EXERCISE » Scan the records below for the word "wrist". Copy each line where it appears.

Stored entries
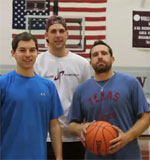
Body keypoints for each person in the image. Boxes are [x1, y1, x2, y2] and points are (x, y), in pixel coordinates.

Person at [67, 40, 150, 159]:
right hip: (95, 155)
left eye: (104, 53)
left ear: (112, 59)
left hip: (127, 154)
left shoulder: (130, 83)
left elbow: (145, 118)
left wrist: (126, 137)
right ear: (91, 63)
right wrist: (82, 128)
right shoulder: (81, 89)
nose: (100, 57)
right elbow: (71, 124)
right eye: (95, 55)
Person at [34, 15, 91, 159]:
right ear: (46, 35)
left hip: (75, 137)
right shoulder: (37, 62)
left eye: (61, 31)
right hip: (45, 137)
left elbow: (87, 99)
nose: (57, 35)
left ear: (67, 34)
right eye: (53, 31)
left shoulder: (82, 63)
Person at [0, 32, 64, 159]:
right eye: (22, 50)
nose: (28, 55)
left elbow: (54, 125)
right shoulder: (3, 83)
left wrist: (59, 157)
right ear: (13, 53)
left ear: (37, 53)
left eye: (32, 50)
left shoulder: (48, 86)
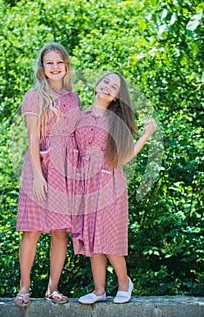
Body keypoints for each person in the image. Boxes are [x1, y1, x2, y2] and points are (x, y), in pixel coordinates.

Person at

==

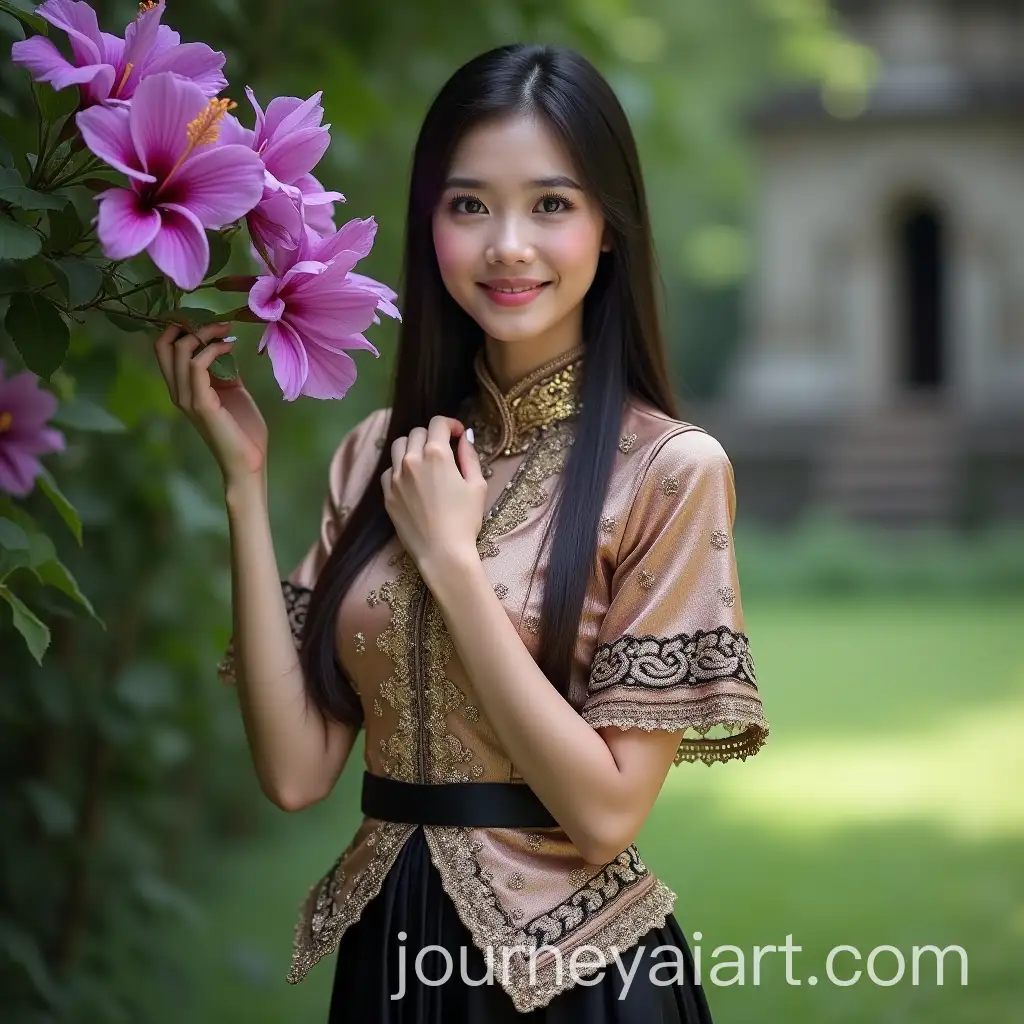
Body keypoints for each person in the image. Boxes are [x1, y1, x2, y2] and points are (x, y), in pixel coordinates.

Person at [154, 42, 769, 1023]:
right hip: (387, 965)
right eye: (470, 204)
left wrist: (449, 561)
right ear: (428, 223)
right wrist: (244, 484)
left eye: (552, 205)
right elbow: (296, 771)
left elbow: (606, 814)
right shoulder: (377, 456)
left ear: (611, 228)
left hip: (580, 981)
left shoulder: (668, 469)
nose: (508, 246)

ANSWER SPACE »
left wrist: (126, 137)
right wrist: (82, 128)
left wrist: (59, 157)
left wrist: (449, 561)
right wrist: (244, 484)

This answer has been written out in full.